Transcribe the passage of the essential oils text from "Aromatherapy is a" up to and including "distilled from resins.".

##### Provided text #####

Essential Oils for Health

Aromatherapy is a form of alternative medicine that uses volatile liquid plant materials, known as essential oils (EOs), and other scented compounds from plants for the purpose of affecting a person's mood or health.

The word "essential does not refer to nutritional value but to the volatile, aromatic components that are the "essence" of the plant.

Essential oils are said to be highly concentrated substances extracted from flowers, leaves, stalks, fruits, and roots, and also distilled from resins.

They are said to contain hormones, vitamins, antibiotics, and antiseptics and to represent the "life force," "spirit," or "soul" of the plant.


The oils in aromatherapy are administered in small quantities through inhalation, massage, or other applications to the skin, and occasionally a product is taken internally.

Methods of application include:

  • Aerial diffusion for environmental fragrancing or aerial disinfection.
  • Direct inhalation for respiratory disinfection, decongestion, and expectoration.
  • Topical applications for general massage, baths, compresses and therapeutic skin care.
  • Oral, rectal, vaginal interfaces for infection, congestion, parasites, perfumery for body fragrancing, and anointments.

Products include diffusers, lamps, pottery, candles, pendants, earrings, shampoos, skin creams, lotions, bath salts, and shower gels.


Some of the materials employed in include:

  • Essential oils: Fragrant oils extracted from plants chiefly through distillation (e.g. eucalyptus oil) or expression (grapefruit oil), or occasionally fragrant oils extracted from plant material by any solvent extraction.

##### Data for analysis #####

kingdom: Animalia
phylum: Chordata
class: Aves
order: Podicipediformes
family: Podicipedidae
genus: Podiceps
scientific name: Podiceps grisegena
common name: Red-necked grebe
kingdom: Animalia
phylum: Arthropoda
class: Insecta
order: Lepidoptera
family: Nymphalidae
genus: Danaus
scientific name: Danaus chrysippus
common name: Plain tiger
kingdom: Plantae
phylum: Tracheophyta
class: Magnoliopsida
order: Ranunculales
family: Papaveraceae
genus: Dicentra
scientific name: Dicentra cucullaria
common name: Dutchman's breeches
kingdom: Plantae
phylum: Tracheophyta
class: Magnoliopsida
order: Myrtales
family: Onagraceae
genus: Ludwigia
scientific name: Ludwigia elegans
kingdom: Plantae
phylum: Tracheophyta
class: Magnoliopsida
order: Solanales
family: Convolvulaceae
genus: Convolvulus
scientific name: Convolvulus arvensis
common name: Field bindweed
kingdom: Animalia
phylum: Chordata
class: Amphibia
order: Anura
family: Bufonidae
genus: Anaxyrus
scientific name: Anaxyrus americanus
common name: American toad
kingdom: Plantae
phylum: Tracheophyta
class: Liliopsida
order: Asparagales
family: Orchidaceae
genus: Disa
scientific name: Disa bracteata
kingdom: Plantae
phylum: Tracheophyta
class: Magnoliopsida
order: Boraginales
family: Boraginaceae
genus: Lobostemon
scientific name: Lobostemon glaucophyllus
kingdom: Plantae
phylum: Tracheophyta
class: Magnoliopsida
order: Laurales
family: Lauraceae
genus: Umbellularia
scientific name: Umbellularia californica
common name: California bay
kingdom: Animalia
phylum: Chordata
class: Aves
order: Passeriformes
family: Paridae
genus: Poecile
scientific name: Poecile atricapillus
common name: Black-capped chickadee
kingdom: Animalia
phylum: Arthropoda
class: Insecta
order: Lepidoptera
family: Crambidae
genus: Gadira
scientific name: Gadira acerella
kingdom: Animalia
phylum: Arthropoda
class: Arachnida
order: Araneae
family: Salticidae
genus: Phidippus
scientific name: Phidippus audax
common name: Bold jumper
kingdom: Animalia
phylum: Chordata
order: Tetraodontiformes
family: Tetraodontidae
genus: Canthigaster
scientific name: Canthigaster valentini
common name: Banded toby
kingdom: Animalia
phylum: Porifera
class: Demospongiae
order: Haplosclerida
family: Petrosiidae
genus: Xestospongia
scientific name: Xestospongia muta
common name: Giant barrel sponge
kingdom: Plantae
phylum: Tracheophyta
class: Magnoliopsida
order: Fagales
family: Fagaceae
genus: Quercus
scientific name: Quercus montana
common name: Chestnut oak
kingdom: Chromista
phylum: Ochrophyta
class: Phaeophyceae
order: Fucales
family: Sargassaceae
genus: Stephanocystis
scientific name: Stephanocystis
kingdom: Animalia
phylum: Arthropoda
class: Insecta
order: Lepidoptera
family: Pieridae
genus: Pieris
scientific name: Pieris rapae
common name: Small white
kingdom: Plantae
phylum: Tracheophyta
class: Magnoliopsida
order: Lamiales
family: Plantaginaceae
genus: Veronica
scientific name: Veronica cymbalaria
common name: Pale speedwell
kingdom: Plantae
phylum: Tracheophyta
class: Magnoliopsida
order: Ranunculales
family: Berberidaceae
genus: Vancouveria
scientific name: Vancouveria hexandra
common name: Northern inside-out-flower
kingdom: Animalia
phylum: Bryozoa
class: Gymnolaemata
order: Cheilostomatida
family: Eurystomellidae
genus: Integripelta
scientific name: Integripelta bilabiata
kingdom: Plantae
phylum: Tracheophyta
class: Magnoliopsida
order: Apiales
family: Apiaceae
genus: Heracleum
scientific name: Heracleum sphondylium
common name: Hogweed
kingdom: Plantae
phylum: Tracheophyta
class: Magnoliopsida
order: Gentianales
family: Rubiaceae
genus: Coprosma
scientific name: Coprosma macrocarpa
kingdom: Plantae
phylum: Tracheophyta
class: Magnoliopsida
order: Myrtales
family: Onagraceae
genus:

#####

### Output below
Aromatherapy is a form of alternative medicine that uses volatile liquid plant materials, known as essential oils (EOs), and other scented compounds from plants for the purpose of affecting a person's mood or health.

The word "essential does not refer to nutritional value but to the volatile, aromatic components that are the "essence" of the plant.

Essential oils are said to be highly concentrated substances extracted from flowers, leaves, stalks, fruits, and roots, and also distilled from resins.